The White House lobbed strong words of warning at its NATO ally over Andrew Brunson, but the Turkish government showed it could play ball, too. Recep Tayyip Erdogan's government said that "no one dictates to Turkey."

US President Donald Trump threatened to slap "large sanctions" on its NATO ally Turkey on Thursday if the government refused to free a detained Christian pastor.

Andrew Brunson, who had been detained by Turkey in October 2016 on terror-related charges, was transferred from prison to house arrest on Wednesday, but Trump took to Twitter to demand that the pastor be freed, writing that, "This innocent man of faith should be released immediately!"

Trump's threat raised hackles in Ankara, with the government of President Recep Tayyip Erdogan shooting back at Trump that it would "never tolerate threats."

Melvut Cavusoglu, Turkey's foreign minister, tweeted that, "No one dictates [to] Turkey."

A spokesperson for Erdogan, Ibrahim Kalim, added that the US "must understand that it cannot reach desired results by threatening Turkey over an issue which falls within the jurisdiction of our country's independent judiciary."

Trump had previously criticized the pastor's detention, but Thursday's volley of threats escalated the situation. It is the latest spat between the US and Turkey that risk worsening already deteriorating ties between the two military allies.

The US uses bases in Turkey for its military operations across the Middle East, but the two countries have sparred over numerous issues, including Washington's support for Kurdish fighters in Syria, whom Ankara sees as a threat to its political stability.

Read more: Turkey strikes back at higher US tariffs

Multiple warnings from Trump officials

The Turkish foreign minister and US Secretary of State Mike Pompeo had spoken by phone earlier in the day about the matter, Turkish state media reported.
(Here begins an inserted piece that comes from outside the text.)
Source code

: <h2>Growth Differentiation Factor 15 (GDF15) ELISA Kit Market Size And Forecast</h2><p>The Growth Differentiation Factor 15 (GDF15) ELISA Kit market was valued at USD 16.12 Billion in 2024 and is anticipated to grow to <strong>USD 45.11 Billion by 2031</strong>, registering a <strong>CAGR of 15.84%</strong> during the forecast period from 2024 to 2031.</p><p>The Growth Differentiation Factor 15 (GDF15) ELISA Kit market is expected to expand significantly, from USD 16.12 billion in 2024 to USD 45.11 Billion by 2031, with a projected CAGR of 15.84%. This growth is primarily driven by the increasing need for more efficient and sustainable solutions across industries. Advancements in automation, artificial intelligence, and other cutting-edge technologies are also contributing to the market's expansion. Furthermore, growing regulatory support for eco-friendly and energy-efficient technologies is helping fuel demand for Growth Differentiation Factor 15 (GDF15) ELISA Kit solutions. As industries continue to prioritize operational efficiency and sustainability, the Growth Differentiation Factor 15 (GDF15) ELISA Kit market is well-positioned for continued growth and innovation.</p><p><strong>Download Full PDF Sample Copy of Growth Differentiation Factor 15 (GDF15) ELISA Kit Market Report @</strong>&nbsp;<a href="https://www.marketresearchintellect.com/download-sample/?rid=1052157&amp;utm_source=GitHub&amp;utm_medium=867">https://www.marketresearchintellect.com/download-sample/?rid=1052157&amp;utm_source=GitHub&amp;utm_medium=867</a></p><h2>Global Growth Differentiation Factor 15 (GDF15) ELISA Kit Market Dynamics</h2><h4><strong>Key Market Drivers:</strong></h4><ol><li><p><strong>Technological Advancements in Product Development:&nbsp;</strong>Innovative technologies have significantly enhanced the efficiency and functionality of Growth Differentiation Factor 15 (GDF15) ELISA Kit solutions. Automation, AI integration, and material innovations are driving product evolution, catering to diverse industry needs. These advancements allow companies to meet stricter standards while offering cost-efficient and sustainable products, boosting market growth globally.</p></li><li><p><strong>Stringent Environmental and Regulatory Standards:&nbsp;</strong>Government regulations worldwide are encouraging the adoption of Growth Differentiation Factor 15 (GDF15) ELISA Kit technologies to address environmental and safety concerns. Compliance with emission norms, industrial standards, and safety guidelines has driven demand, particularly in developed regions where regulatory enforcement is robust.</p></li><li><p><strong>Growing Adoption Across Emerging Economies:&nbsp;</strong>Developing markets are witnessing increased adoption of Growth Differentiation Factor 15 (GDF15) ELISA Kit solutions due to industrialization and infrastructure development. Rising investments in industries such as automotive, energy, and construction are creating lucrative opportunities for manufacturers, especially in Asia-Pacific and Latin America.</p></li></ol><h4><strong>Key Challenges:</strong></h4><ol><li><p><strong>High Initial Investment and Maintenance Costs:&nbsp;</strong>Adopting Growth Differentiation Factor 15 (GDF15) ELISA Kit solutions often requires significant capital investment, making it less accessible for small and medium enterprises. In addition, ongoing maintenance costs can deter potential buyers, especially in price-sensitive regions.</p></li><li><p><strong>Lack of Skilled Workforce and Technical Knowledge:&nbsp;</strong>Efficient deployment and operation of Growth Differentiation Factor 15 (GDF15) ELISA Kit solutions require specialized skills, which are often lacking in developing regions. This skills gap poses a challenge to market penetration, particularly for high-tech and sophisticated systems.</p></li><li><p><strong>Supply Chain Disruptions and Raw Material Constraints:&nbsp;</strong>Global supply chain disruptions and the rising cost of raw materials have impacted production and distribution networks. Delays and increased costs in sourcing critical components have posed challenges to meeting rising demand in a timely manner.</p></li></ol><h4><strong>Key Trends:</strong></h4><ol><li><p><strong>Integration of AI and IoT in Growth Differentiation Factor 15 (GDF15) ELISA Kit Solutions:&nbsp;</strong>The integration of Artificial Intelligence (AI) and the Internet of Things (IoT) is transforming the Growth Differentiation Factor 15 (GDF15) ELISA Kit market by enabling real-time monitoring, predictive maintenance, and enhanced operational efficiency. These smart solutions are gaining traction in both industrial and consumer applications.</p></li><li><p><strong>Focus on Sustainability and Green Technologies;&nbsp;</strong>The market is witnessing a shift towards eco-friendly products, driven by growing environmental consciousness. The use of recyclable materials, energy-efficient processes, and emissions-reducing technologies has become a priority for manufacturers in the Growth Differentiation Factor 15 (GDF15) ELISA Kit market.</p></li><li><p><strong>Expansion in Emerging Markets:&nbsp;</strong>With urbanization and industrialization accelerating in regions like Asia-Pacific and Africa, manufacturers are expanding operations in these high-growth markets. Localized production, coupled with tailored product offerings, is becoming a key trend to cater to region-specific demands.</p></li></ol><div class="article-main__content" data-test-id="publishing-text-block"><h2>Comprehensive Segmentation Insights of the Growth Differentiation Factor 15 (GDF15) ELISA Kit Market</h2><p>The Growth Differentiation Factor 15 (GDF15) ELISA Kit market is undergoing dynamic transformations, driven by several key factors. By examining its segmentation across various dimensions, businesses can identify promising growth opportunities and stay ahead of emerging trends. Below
In an overture to Trump's demand, Pompeo had tweeted on Wednesday that moving Brunson to house arrest was "not enough" and that there was no "credible evidence" backing the terror charges against the pastor.

US Vice President Mike Pence also had issued strong words of warning for Turkey prior to Trump's tweet. At a conference on religious freedom in Washington, he said, "Brunson is an innocent man, there is no credible evidence against him."

"Release Pastor Andrew Brunson now or be prepared to face the consequences," Pence added.

The 50-year-old Brunson ran a Protestant church in the Aegean city of Izmir. He was detained on accusations of having carried out activities on behalf of two groups that the Erdogan government considers terrorist organizations.

One is related to Fethullah Gulen, a US-based Muslim preacher that Erdogan has said was behind a failed coup against him in 2016. The other is the Kurdistan Workers Party (PKK), a leftist militia that opposes the Erdogan government.

Andrew Brunson waves from a car as he is transferred to house arrest
(picture-alliance/dpa/AP Photo/E. Tazegul)

Brunson, a native of the US state of North Carolina, has lived in Turkey for 20 years

NATO and the US also have classified the PKK a terrorist organization.

Brunson has denied the charges. If convicted, he could face up to 35 years in prison. His next hearing is set for October 12.

Following the failed coup, Erdogan has consolidated his political power and cracked down on political dissents, detaining thousands of individuals on similar terror-related charges.

Turkey recently passed a law that strengthens public officials' ability to detain suspects.

The United States under Trump, meanwhile, has made protecting Christians abroad a pillar of its foreign policy.